Favor Ileogben was sixteen and taught himself to draw when most of his peers had no idea what they wanted to do with their lives. He is twenty-three now, has exhibited on two continents, and built a global audience, almost entirely by going inward.
The work shows it. Eyes staring out from charcoal figures, geometric forms dissolving into shadow, light that reveals rather than comforts, it speaks directly to something the viewer already carries. “My goal is to allow viewers to define meaning for themselves, without words,” he has said, “and experience the work in a deeply personal way.” He draws from the most private reserves of human experience, then offers it back without instruction or prescribed feeling.
It did not always look like this. He started with graphite on paper — patient, observational, self-taught — before a single encounter changed the direction of everything. In 2020, he discovered Freud, and where most teenagers find psychoanalysis abstract, Ileogben found a language. Freud’s mapping of the subconscious, of repression and dream-logic, gave his work the vocabulary it had been reaching for.
From there, the honesty in his practice became deliberate. “My artistry reflects emotional experiences from childhood and an inner desire for self-healing,” he says, without the intellectual remove that contemporary art culture tends to reward. Self-healing sits unfashionably in a discourse where artists are expected to keep their motivations at arm’s length. Ileogben refuses that distance. The work is personal because the wound is personal.
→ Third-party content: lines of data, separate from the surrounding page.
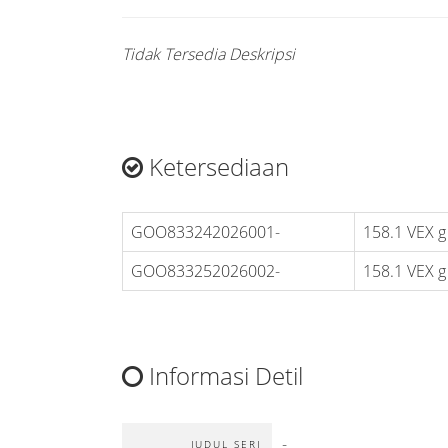
Tidak Tersedia Deskripsi
Ketersediaan
GOO833242026001-
158.1 VEX g
GOO833252026002-
158.1 VEX g
Informasi Detil
-
JUDUL SERI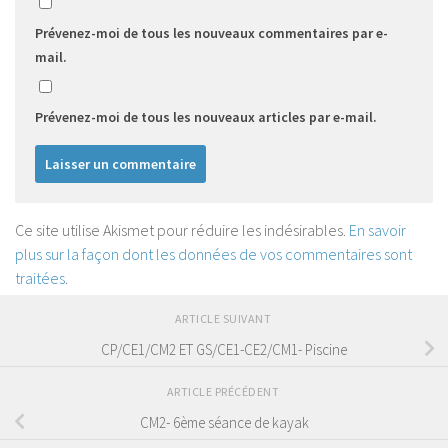
Prévenez-moi de tous les nouveaux commentaires par e-
mail.
Prévenez-moi de tous les nouveaux articles par e-mail.
Ce site utilise Akismet pour réduire les indésirables.
En savoir
plus sur la façon dont les données de vos commentaires sont
traitées
.
ARTICLE SUIVANT
CP/CE1/CM2 ET GS/CE1-CE2/CM1- Piscine
ARTICLE PRÉCÉDENT
CM2- 6ème séance de kayak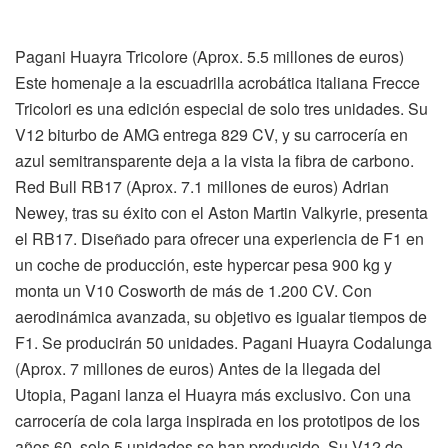
Pagani Huayra Tricolore (Aprox. 5.5 millones de euros)
Este homenaje a la escuadrilla acrobática italiana Frecce
Tricolori es una edición especial de solo tres unidades. Su
V12 biturbo de AMG entrega 829 CV, y su carrocería en
azul semitransparente deja a la vista la fibra de carbono.
Red Bull RB17 (Aprox. 7.1 millones de euros) Adrian
Newey, tras su éxito con el Aston Martin Valkyrie, presenta
el RB17. Diseñado para ofrecer una experiencia de F1 en
un coche de producción, este hypercar pesa 900 kg y
monta un V10 Cosworth de más de 1.200 CV. Con
aerodinámica avanzada, su objetivo es igualar tiempos de
F1. Se producirán 50 unidades. Pagani Huayra Codalunga
(Aprox. 7 millones de euros) Antes de la llegada del
Utopia, Pagani lanza el Huayra más exclusivo. Con una
carrocería de cola larga inspirada en los prototipos de los
años 60, solo 5 unidades se han producido. Su V12 de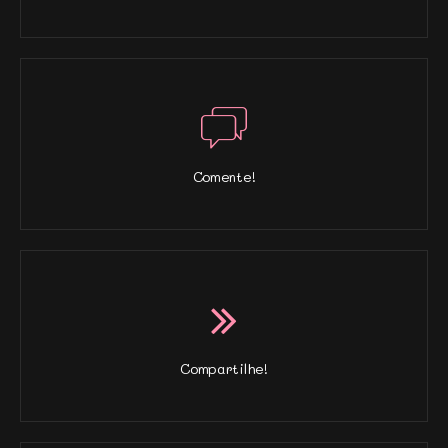
Comente!
Compartilhe!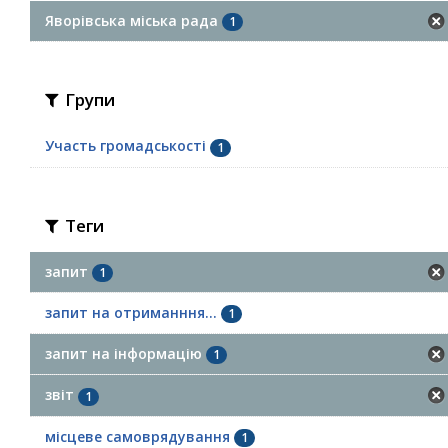
Яворівська міська рада
1
Групи
Участь громадськості
1
Теги
запит
1
запит на отриманння...
1
запит на інформацію
1
звіт
1
місцеве самоврядування
1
Charcoal became the natural medium; it demands you coax light out of darkness rather than impose it. Over time, his visual vocabulary sharpened: detailed eyes set in abstracted faces, geometric forms in tension with organic shapes, natural elements threaded through psychological tableaux. Surrealism, for Ileogben, is not a stylistic affiliation but a methodology, the only visual grammar capable of depicting what depression actually feels like from the inside, rather than what it looks like from the outside.
That specificity of vision needed an audience that could meet it on its own terms. The NFT space provided exactly that — where traditional gallery circuits rarely extend reach to young artists outside established hubs, the digital market let his collections find collectors directly, without intermediaries. The response confirmed that his work was resonating far beyond Abuja, and group exhibitions across Europe and North America followed.
The fullest expression of that vision came in 2024 with his debut solo exhibition, Dark Surrealism — at once a genre descriptor and an artistic manifesto. It was the first opportunity for audiences to encounter his work whole rather than in the fragmentary context of group shows. “For me, art is life — a blissful form of creative self-expression,” he has said. Not therapy, not protest, but the act of insisting that one’s interior experience has weight and form and deserves to be seen.
To stand before his work is to receive an invitation and a challenge at once — to look, genuinely look, at images that do not prettify what they depict, and to sit with whatever surfaces when you do. Ileogben is twenty-three, still searching, and whatever he is drawing from, it is not running out.